- What you have to do: Reproduce all of the following data word for word, keeping every line as it appears.

>> Start Data to use

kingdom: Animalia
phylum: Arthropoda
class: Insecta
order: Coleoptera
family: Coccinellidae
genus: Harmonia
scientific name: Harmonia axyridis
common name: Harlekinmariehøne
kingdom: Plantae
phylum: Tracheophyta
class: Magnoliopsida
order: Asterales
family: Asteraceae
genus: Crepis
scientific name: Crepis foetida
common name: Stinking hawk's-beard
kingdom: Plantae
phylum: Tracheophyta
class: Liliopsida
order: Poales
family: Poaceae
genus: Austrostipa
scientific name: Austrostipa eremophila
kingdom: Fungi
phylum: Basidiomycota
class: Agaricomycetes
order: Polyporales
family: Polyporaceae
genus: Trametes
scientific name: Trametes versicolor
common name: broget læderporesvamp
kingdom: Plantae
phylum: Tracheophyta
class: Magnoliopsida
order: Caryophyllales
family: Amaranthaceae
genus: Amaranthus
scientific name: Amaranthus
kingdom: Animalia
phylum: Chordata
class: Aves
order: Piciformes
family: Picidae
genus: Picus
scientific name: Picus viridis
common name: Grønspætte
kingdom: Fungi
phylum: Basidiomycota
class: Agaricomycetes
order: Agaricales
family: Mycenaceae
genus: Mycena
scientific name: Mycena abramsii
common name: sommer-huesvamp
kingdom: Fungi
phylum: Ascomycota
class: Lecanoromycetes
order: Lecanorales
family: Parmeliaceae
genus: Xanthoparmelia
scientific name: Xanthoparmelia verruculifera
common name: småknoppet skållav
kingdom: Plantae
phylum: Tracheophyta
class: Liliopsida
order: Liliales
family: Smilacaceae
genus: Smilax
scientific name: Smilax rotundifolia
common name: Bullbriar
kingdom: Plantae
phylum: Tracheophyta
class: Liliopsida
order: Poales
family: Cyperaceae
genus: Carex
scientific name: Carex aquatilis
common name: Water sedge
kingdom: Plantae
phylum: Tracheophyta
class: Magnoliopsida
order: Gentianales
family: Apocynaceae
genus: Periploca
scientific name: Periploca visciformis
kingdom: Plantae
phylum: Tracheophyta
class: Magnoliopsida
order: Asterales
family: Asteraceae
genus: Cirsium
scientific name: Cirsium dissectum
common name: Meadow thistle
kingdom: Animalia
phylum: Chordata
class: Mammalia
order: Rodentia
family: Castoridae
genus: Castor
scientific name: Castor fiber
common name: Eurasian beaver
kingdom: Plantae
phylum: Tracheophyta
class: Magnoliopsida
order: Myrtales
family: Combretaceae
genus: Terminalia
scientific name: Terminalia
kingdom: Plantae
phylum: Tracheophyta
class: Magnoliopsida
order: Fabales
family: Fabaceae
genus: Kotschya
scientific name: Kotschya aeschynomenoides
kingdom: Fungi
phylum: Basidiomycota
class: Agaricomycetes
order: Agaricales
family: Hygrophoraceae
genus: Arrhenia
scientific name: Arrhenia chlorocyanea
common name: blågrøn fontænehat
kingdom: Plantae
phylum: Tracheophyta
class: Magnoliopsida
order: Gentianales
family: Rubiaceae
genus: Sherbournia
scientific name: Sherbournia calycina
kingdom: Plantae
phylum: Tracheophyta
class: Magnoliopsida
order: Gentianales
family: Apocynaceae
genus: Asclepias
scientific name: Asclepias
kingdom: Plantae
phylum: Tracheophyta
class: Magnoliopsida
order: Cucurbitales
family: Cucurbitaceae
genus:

>> End Data to use

- The solution:
kingdom: Animalia
phylum: Arthropoda
class: Insecta
order: Coleoptera
family: Coccinellidae
genus: Harmonia
scientific name: Harmonia axyridis
common name: Harlekinmariehøne
kingdom: Plantae
phylum: Tracheophyta
class: Magnoliopsida
order: Asterales
family: Asteraceae
genus: Crepis
scientific name: Crepis foetida
common name: Stinking hawk's-beard
kingdom: Plantae
phylum: Tracheophyta
class: Liliopsida
order: Poales
family: Poaceae
genus: Austrostipa
scientific name: Austrostipa eremophila
kingdom: Fungi
phylum: Basidiomycota
class: Agaricomycetes
order: Polyporales
family: Polyporaceae
genus: Trametes
scientific name: Trametes versicolor
common name: broget læderporesvamp
kingdom: Plantae
phylum: Tracheophyta
class: Magnoliopsida
order: Caryophyllales
family: Amaranthaceae
genus: Amaranthus
scientific name: Amaranthus
kingdom: Animalia
phylum: Chordata
class: Aves
order: Piciformes
family: Picidae
genus: Picus
scientific name: Picus viridis
common name: Grønspætte
kingdom: Fungi
phylum: Basidiomycota
class: Agaricomycetes
order: Agaricales
family: Mycenaceae
genus: Mycena
scientific name: Mycena abramsii
common name: sommer-huesvamp
kingdom: Fungi
phylum: Ascomycota
class: Lecanoromycetes
order: Lecanorales
family: Parmeliaceae
genus: Xanthoparmelia
scientific name: Xanthoparmelia verruculifera
common name: småknoppet skållav
kingdom: Plantae
phylum: Tracheophyta
class: Liliopsida
order: Liliales
family: Smilacaceae
genus: Smilax
scientific name: Smilax rotundifolia
common name: Bullbriar
kingdom: Plantae
phylum: Tracheophyta
class: Liliopsida
order: Poales
family: Cyperaceae
genus: Carex
scientific name: Carex aquatilis
common name: Water sedge
kingdom: Plantae
phylum: Tracheophyta
class: Magnoliopsida
order: Gentianales
family: Apocynaceae
genus: Periploca
scientific name: Periploca visciformis
kingdom: Plantae
phylum: Tracheophyta
class: Magnoliopsida
order: Asterales
family: Asteraceae
genus: Cirsium
scientific name: Cirsium dissectum
common name: Meadow thistle
kingdom: Animalia
phylum: Chordata
class: Mammalia
order: Rodentia
family: Castoridae
genus: Castor
scientific name: Castor fiber
common name: Eurasian beaver
kingdom: Plantae
phylum: Tracheophyta
class: Magnoliopsida
order: Myrtales
family: Combretaceae
genus: Terminalia
scientific name: Terminalia
kingdom: Plantae
phylum: Tracheophyta
class: Magnoliopsida
order: Fabales
family: Fabaceae
genus: Kotschya
scientific name: Kotschya aeschynomenoides
kingdom: Fungi
phylum: Basidiomycota
class: Agaricomycetes
order: Agaricales
family: Hygrophoraceae
genus: Arrhenia
scientific name: Arrhenia chlorocyanea
common name: blågrøn fontænehat
kingdom: Plantae
phylum: Tracheophyta
class: Magnoliopsida
order: Gentianales
family: Rubiaceae
genus: Sherbournia
scientific name: Sherbournia calycina
kingdom: Plantae
phylum: Tracheophyta
class: Magnoliopsida
order: Gentianales
family: Apocynaceae
genus: Asclepias
scientific name: Asclepias
kingdom: Plantae
phylum: Tracheophyta
class: Magnoliopsida
order: Cucurbitales
family: Cucurbitaceae
genus:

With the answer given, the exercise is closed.